WHAT THE TASK REQUIRES: Everything from the line containing "(376, 536) = (666, 387): jar" through the last line of the entries needs to be repeated exactly. Pictures must be left out.

EXERCISE MATERIAL:
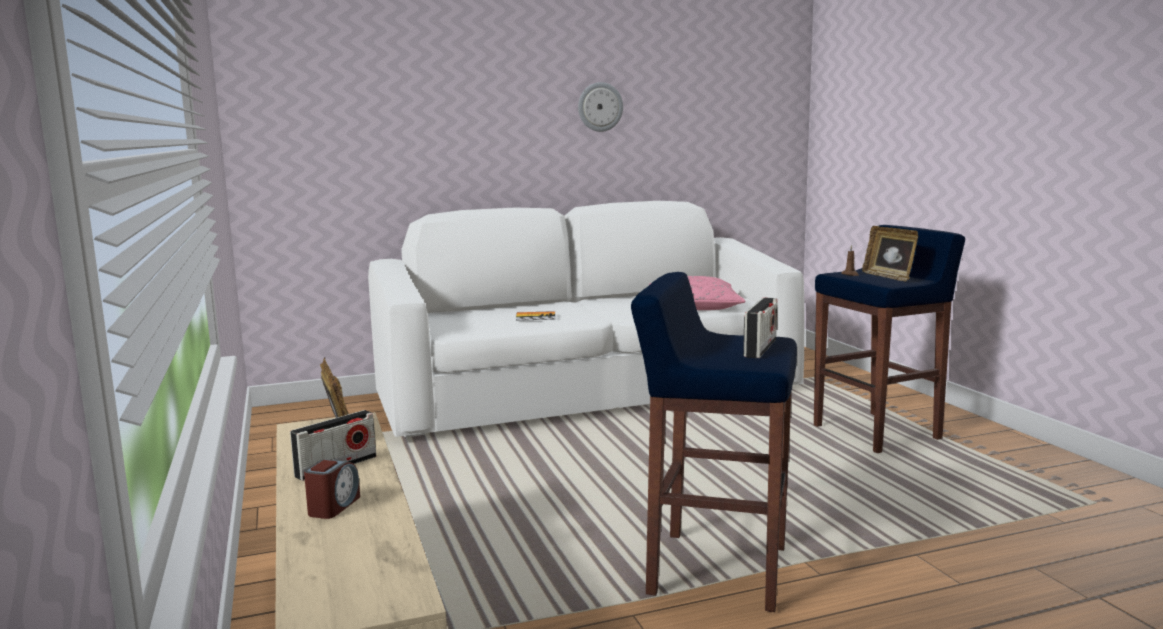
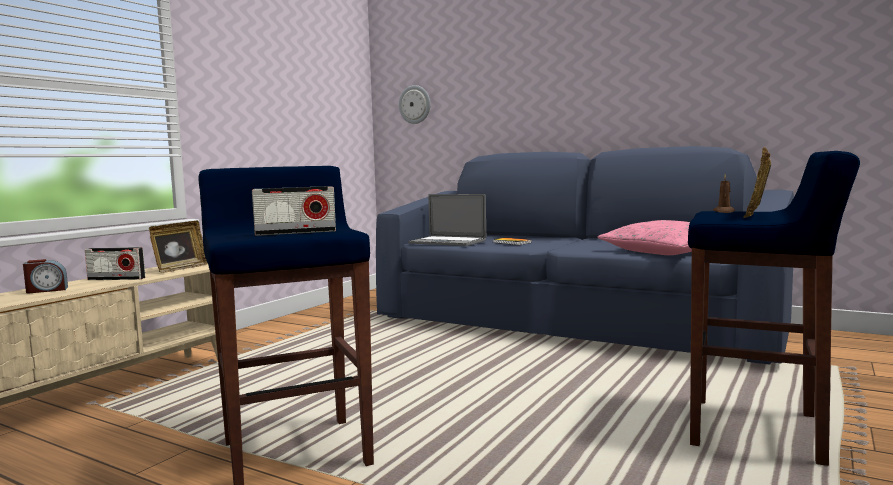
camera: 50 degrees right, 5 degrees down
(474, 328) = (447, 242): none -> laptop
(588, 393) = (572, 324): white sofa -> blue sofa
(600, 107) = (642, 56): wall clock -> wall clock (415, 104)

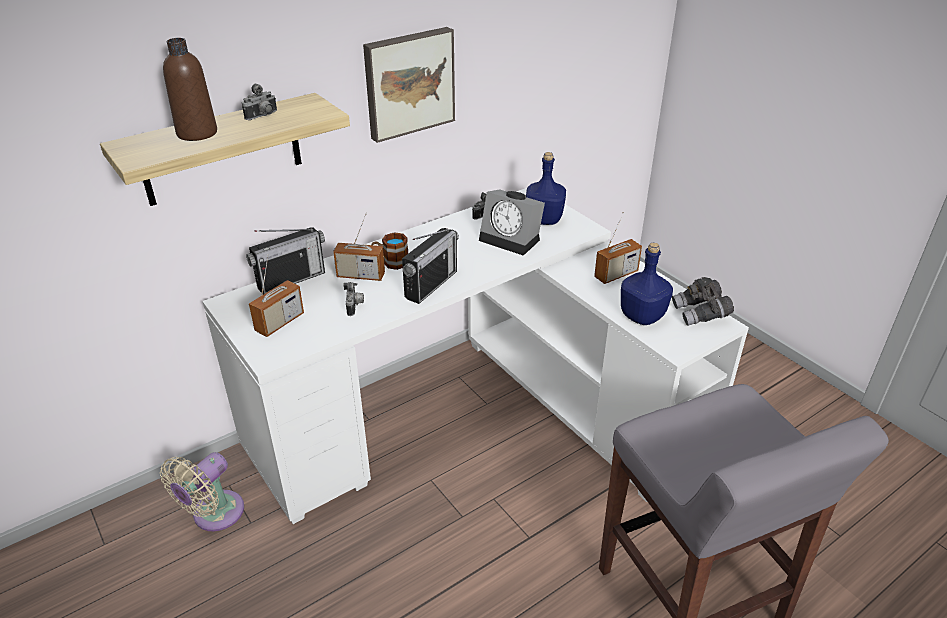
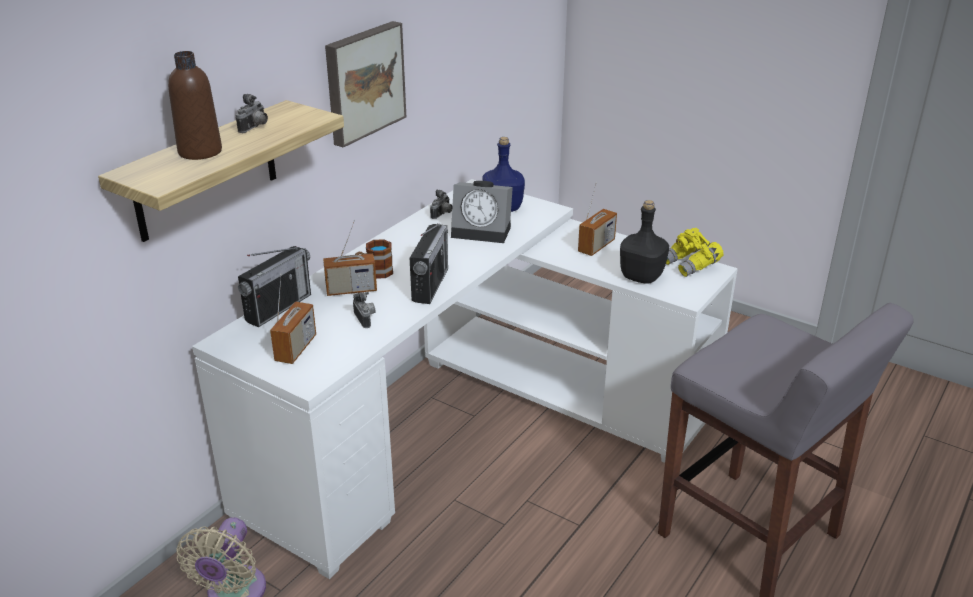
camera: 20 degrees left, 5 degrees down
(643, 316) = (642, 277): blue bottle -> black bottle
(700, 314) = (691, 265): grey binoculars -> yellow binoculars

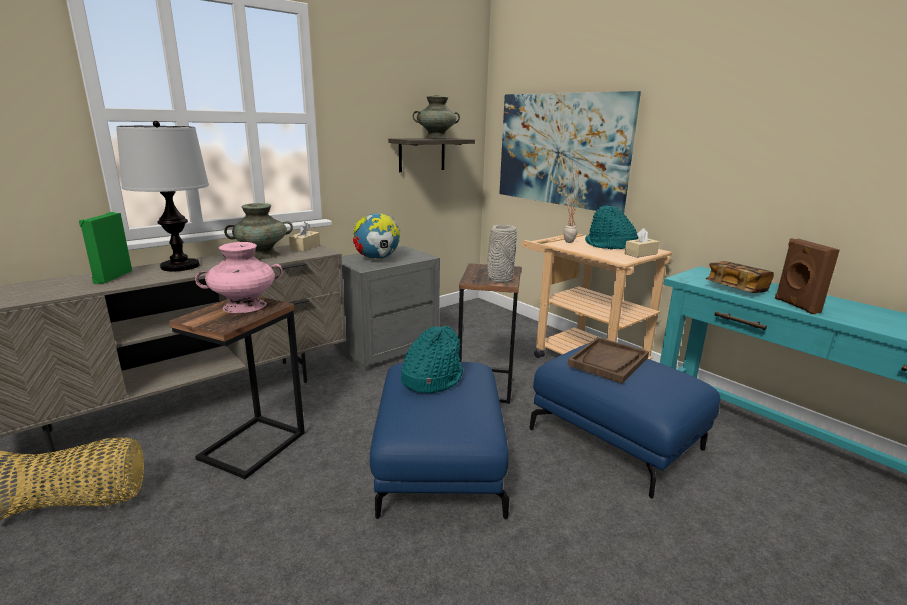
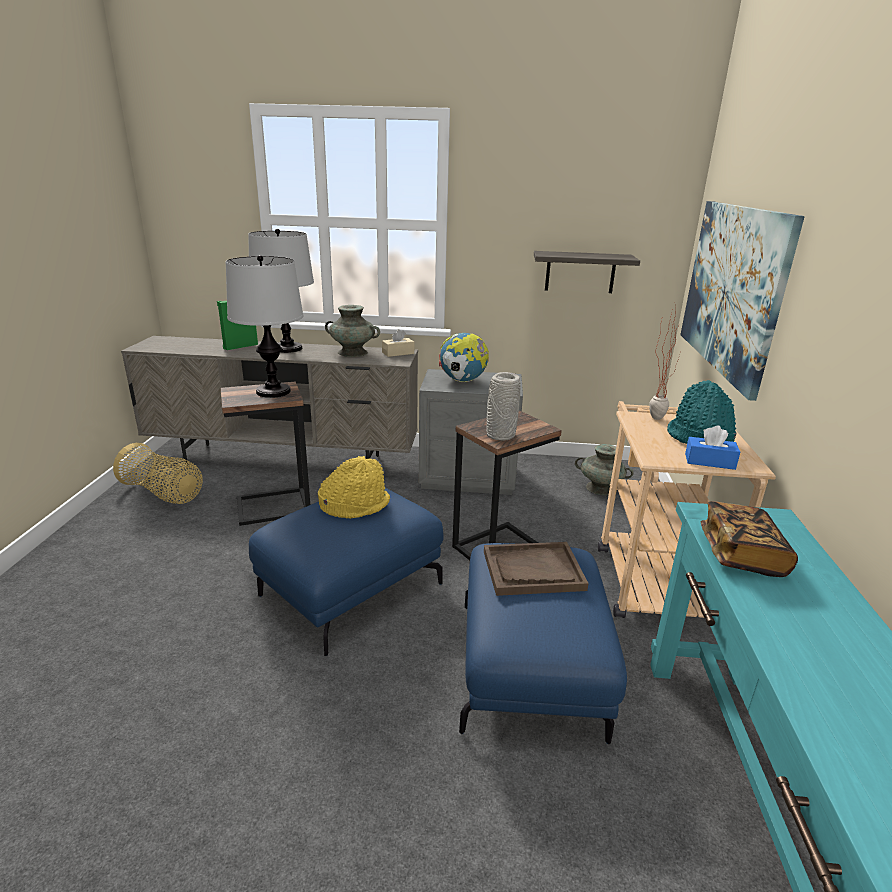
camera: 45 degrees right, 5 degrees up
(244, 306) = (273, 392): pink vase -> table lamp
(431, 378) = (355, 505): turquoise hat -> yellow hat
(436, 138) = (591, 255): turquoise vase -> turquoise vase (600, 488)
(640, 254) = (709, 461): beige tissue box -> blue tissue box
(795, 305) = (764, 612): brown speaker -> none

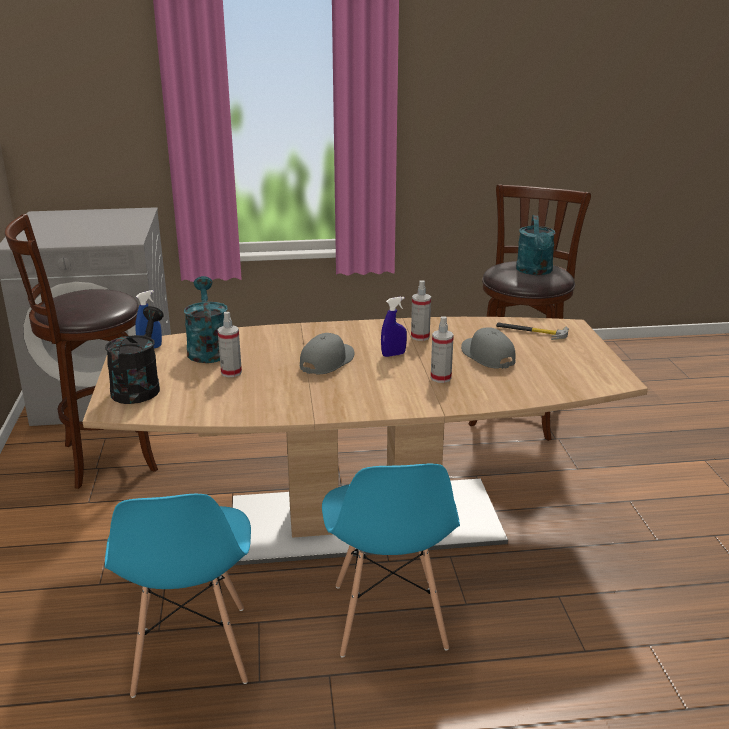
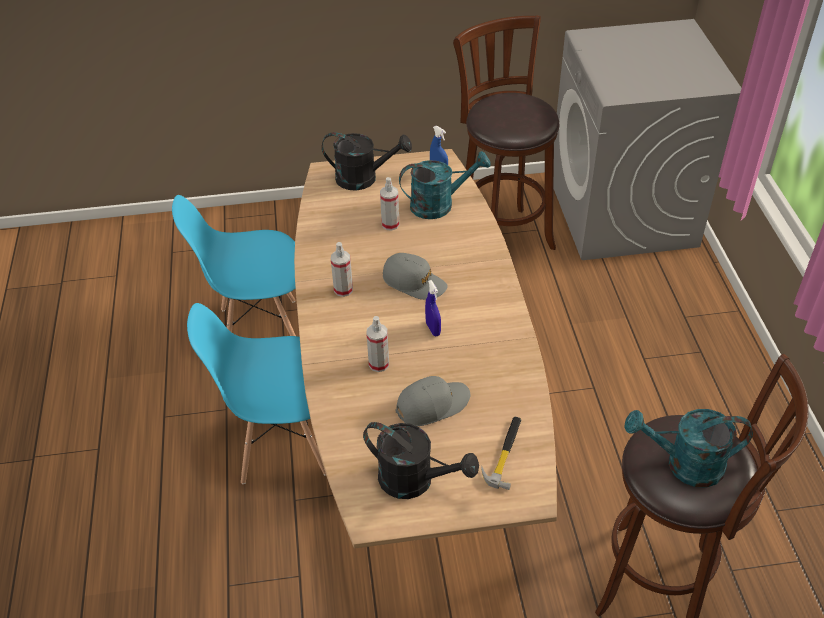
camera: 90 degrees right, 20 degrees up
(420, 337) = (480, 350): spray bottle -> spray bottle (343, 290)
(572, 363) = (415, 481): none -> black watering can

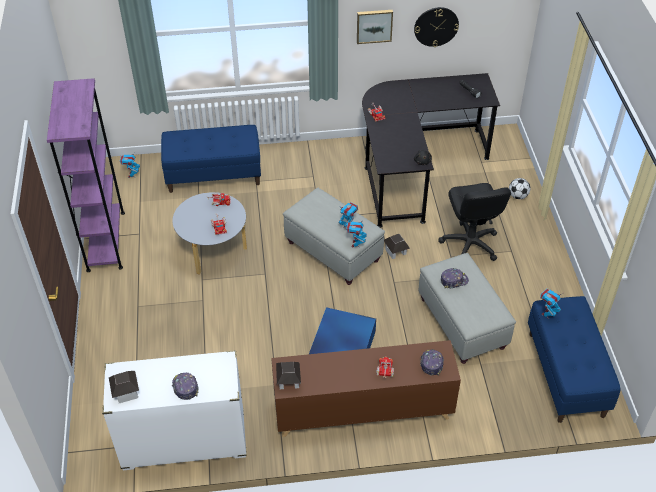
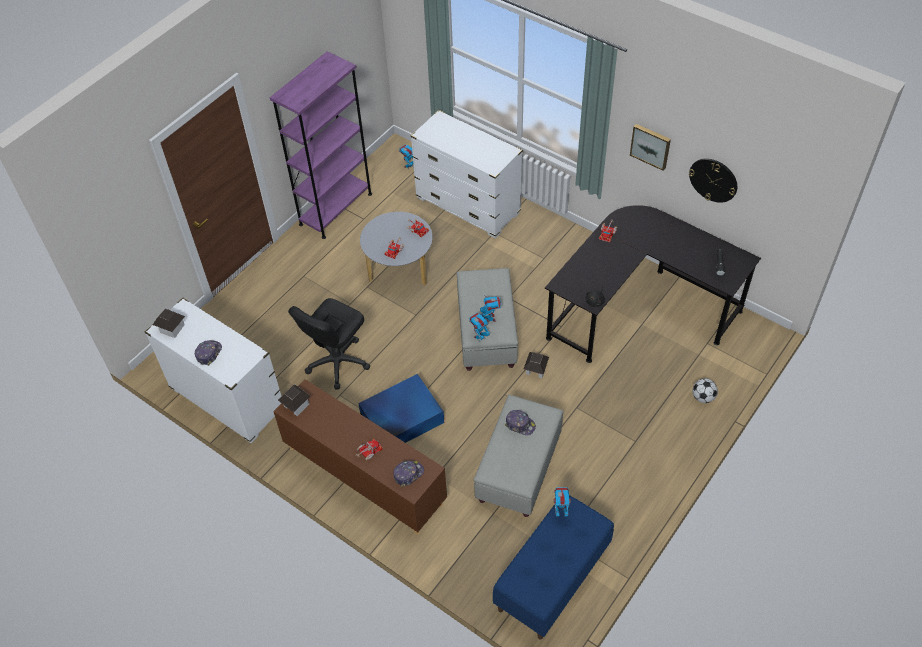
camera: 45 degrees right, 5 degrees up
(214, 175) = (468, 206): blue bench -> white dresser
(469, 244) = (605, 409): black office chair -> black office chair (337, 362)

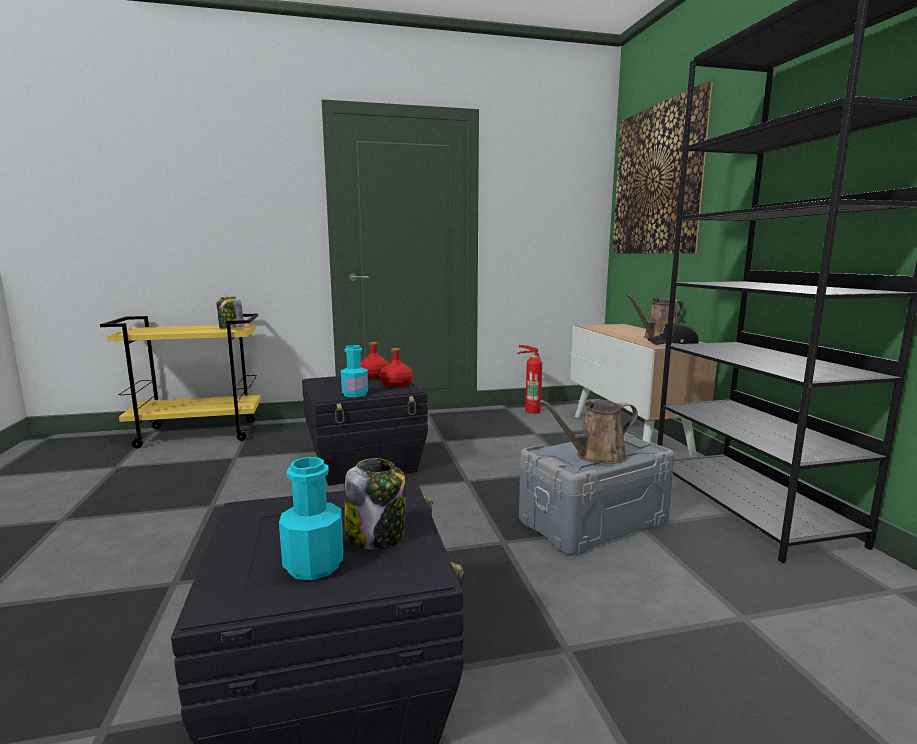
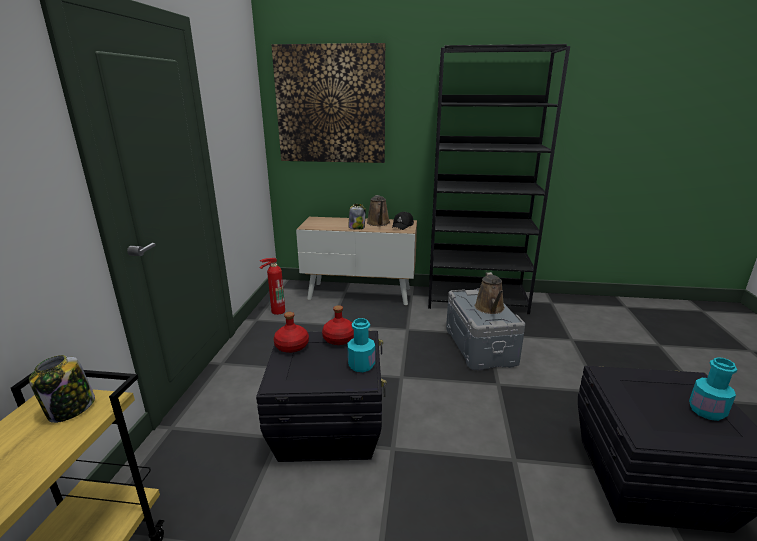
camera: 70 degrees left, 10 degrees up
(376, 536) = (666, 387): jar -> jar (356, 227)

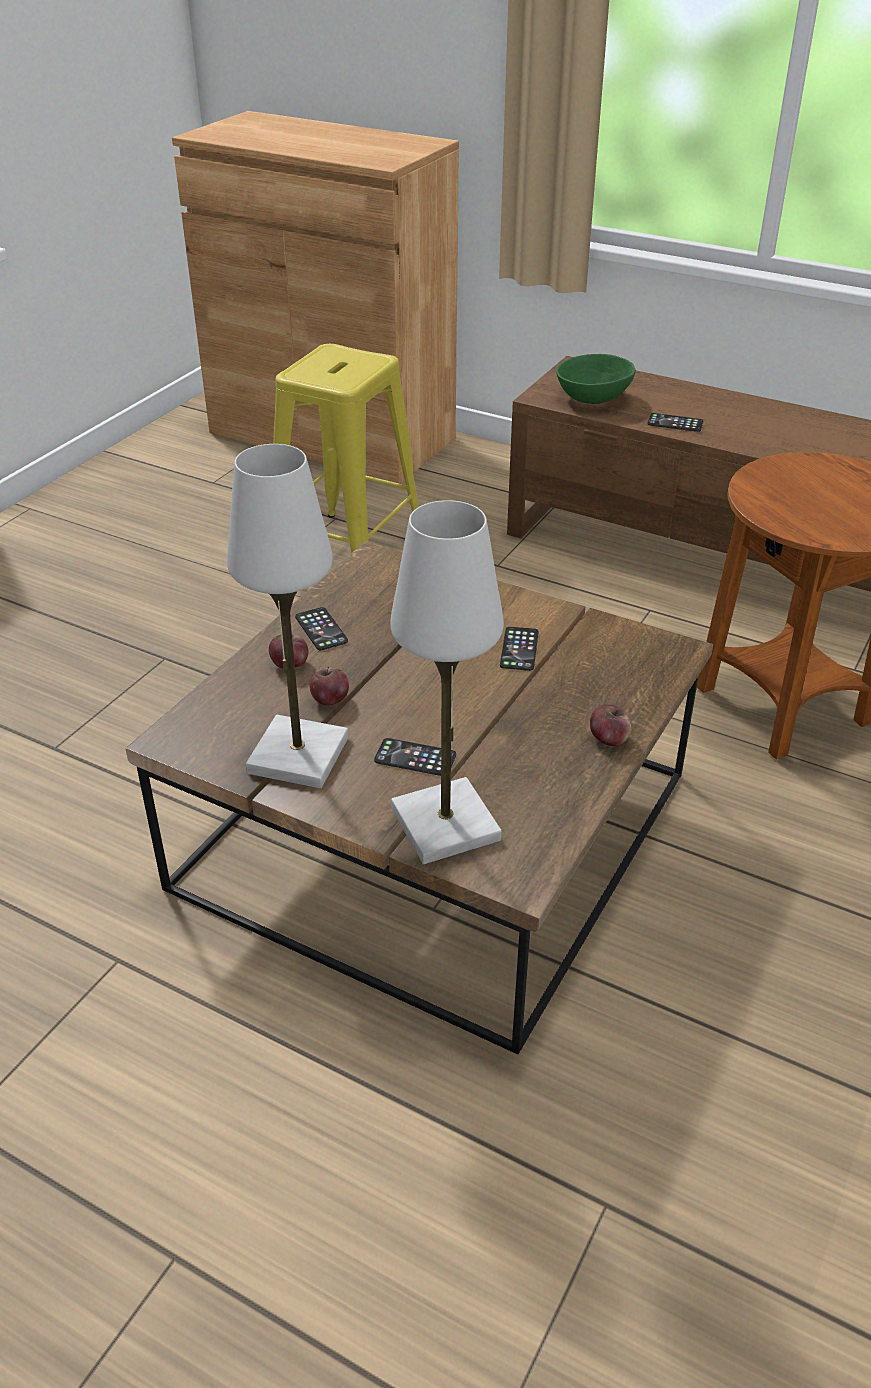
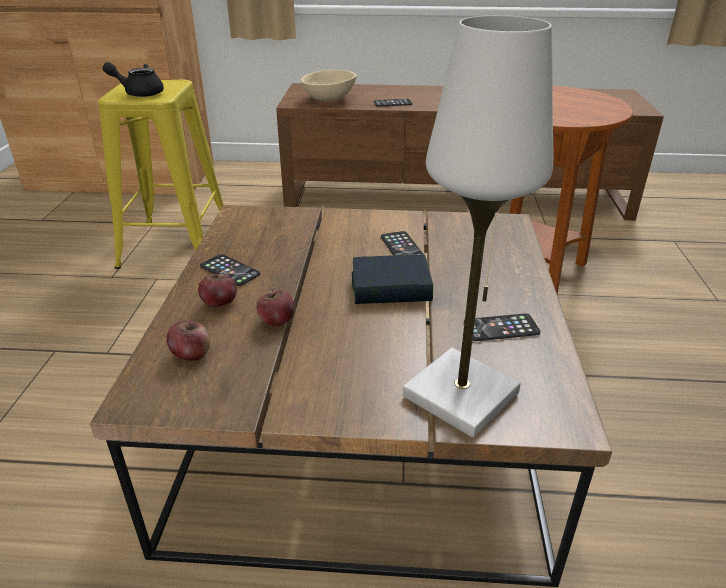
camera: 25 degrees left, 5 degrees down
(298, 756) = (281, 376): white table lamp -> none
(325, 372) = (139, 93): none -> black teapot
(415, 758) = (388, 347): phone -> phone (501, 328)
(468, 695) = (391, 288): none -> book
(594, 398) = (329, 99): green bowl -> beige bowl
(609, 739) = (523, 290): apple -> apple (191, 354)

COMPLETED EXERCISE:
(376, 536) = (666, 387): jar -> jar (356, 227)

camera: 25 degrees left, 5 degrees down
(298, 756) = (281, 376): white table lamp -> none
(325, 372) = (139, 93): none -> black teapot
(415, 758) = (388, 347): phone -> phone (501, 328)
(468, 695) = (391, 288): none -> book
(594, 398) = (329, 99): green bowl -> beige bowl
(609, 739) = (523, 290): apple -> apple (191, 354)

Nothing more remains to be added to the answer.